Bundeskunsthalle Judith Hermann und Manuela Reichart sprechen über Alice Munro

BONN · Wie man weiß, reist die amtierende Literaturnobelpreisträgerin Alice Munro nicht mehr. Die 83-jährige Schriftstellerin ist gesundheitlich ziemlich angeschlagen; bei der Preisverleihung in Stockholm im Vorjahr wurde sie durch ihre Tochter vertreten.

Unter dem Motto "Liebes Leben", zugleich Titel des jüngsten und vermutlich auch letzten Erzählbandes Munros, widmete das Literaturhaus Bonn der kanadischen Grande Dame der Kurzgeschichte eine Hommage.

Die ursprünglich dafür angesetzte Lounge der Bundeskunsthalle erwies sich überraschungsfrei als viel zu klein, und selbst im Forum des Hauses mussten die Sitzreihen kräftig erweitert werden: Mehr als 500 Zuhörer drängten hinein, um die profunde Würdigung Munros durch die deutsche Autorin Judith Hermann, welche ebenfalls im Genre der Kurzgeschichte reüssierte, und die Kulturjournalistin und Filmemacherin Manuela Reichart zu verfolgen.

Hermann begann im Alter von 30 Jahren, Alice Munro zu entdecken. "Sie war ja ein Geheimtipp, ich wollte sie für mich behalten und habe daher auch gehofft, dass sie den Nobelpreis nicht bekommt", verrät die Schriftstellerin, die für Munros Kurzgeschichtenband "Der Traum meiner Mutter" ein Nachwort verfasste. "Man muss sich vom eigenen Schreiben distanzieren, wenn man sie liest. Sie ist unerreicht gut."
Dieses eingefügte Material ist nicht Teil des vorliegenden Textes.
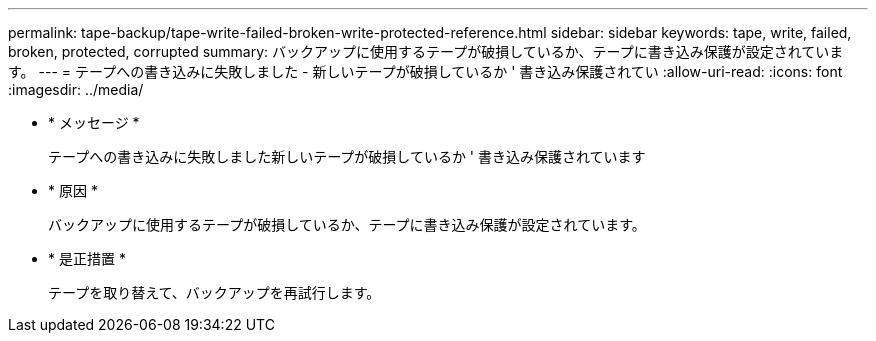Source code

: ---
permalink: tape-backup/tape-write-failed-broken-write-protected-reference.html 
sidebar: sidebar 
keywords: tape, write, failed, broken, protected, corrupted 
summary: バックアップに使用するテープが破損しているか、テープに書き込み保護が設定されています。 
---
= テープへの書き込みに失敗しました - 新しいテープが破損しているか ' 書き込み保護されてい
:allow-uri-read: 
:icons: font
:imagesdir: ../media/


* * メッセージ *
+
テープへの書き込みに失敗しました新しいテープが破損しているか ' 書き込み保護されています

* * 原因 *
+
バックアップに使用するテープが破損しているか、テープに書き込み保護が設定されています。

* * 是正措置 *
+
テープを取り替えて、バックアップを再試行します。


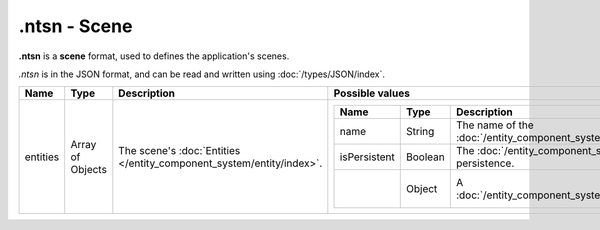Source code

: .ntsn - Scene
=============

**.ntsn** is a **scene** format, used to defines the application's scenes.

*.ntsn* is in the JSON format, and can be read and written using :doc:`/types/JSON/index`.

.. list-table::
	:width: 100%
	:header-rows: 1
	:class: code-table

	* - Name
	  - Type
	  - Description
	  - Possible values
	* - entities
	  - Array of Objects
	  - The scene's :doc:`Entities </entity_component_system/entity/index>`.
	  - .. list-table::
			:width: 100%
			:header-rows: 1
			:class: code-table

			* - Name
			  - Type
			  - Description
			  - Possible values
			* - name
			  - String
			  - The name of the :doc:`/entity_component_system/entity/index`.
			  - Any string.
			* - isPersistent
			  - Boolean
			  - The :doc:`/entity_component_system/entity/index`'s persistence.
			  - Any boolean (``true`` or ``false``).
			* - 
			  - Object
			  - A :doc:`/entity_component_system/component/index`.
			  - See each :doc:`/entity_component_system/component/index`'s page.
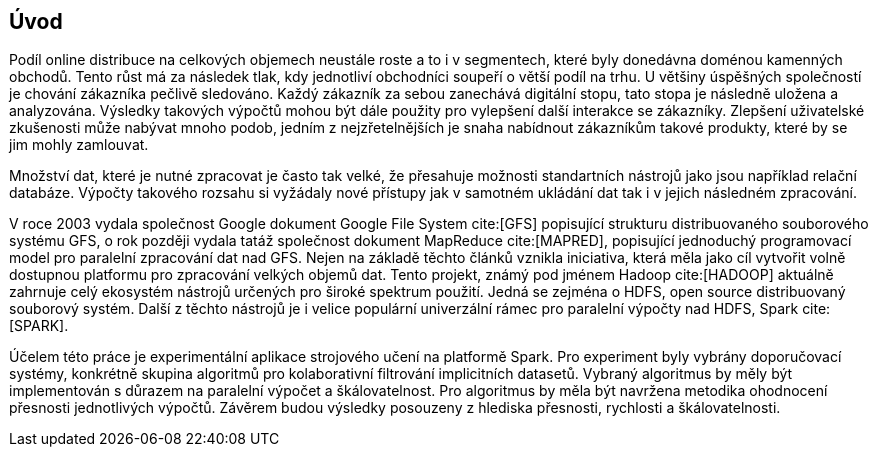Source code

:﻿
== Úvod

Podíl online distribuce na celkových objemech neustále roste a to i v segmentech, které byly donedávna doménou kamenných obchodů. Tento růst má za následek tlak, kdy jednotliví obchodníci soupeří o větší podíl na trhu. U většiny úspěšných společností je chování zákazníka pečlivě sledováno. Každý zákazník za sebou zanechává digitální stopu, tato stopa je následně uložena a analyzována. Výsledky takových výpočtů mohou být dále použity pro vylepšení další interakce se zákazníky. Zlepšení uživatelské zkušenosti může nabývat mnoho podob, jedním z nejzřetelnějších je snaha nabídnout zákazníkům takové produkty, které by se jim mohly zamlouvat. 

Množství dat, které je nutné zpracovat je často tak velké, že přesahuje možnosti standartních nástrojů jako jsou například relační databáze. Výpočty takového rozsahu si vyžádaly nové přístupy jak v samotném ukládání dat tak i v jejich následném zpracování. 

V roce 2003 vydala společnost Google dokument Google File System cite:[GFS] popisující strukturu distribuovaného souborového systému GFS, o rok později vydala tatáž společnost dokument MapReduce cite:[MAPRED], popisující jednoduchý programovací model pro paralelní zpracování dat nad GFS. Nejen na základě těchto článků vznikla iniciativa, která měla jako cíl vytvořit volně dostupnou platformu pro zpracování velkých objemů dat. Tento projekt, známý pod jménem Hadoop cite:[HADOOP] aktuálně zahrnuje celý ekosystém nástrojů určených pro široké spektrum použití. Jedná se zejména o HDFS, open source distribuovaný souborový systém. Další z těchto nástrojů je i velice populární univerzální rámec pro paralelní výpočty nad HDFS, Spark cite:[SPARK]. 

Účelem této práce je experimentální aplikace strojového učení na platformě  Spark. Pro experiment byly vybrány doporučovací systémy, konkrétně skupina algoritmů pro kolaborativní filtrování implicitních datasetů. Vybraný algoritmus by měly být implementován s důrazem na paralelní výpočet a škálovatelnost. Pro algoritmus by měla být navržena metodika ohodnocení přesnosti jednotlivých výpočtů. Závěrem budou výsledky posouzeny z hlediska přesnosti, rychlosti a škálovatelnosti.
Reichart bezeichnete die Kanadierin als "Meisterin der kleinen Form". Zum Erfolgsrezept der Nobelpreisträgerin zähle für sie auch die "genaue Menschenbeschreibung und nicht zuletzt die Fähigkeit, mit Auslassungen Geschichten zu erzählen". Judith Hermann ergänzt: "Ihr Schreiben gründet sich oft auf einem bestimmten Moment, in dem jemand etwas sagt oder denkt."

"Wenn ich ein Mann wäre, würde ich das immer lesen", sagt Reichart über Munros Werke, "man lernt so viel über Frauen." Im Schlusskapitel des Abends, Alice Munro und der Sex, versteigen sich die beiden ansonsten famos fachsimpelnden Literaturexpertinnen auf dem Podium zu der These, dass männliche Autoren nun mal nicht in der Lage seien, so großartig leichthändig über Sex zu schreiben. Reichart: "Was denen meistens fehlt, ist, Humor und Sex zusammen zu bringen."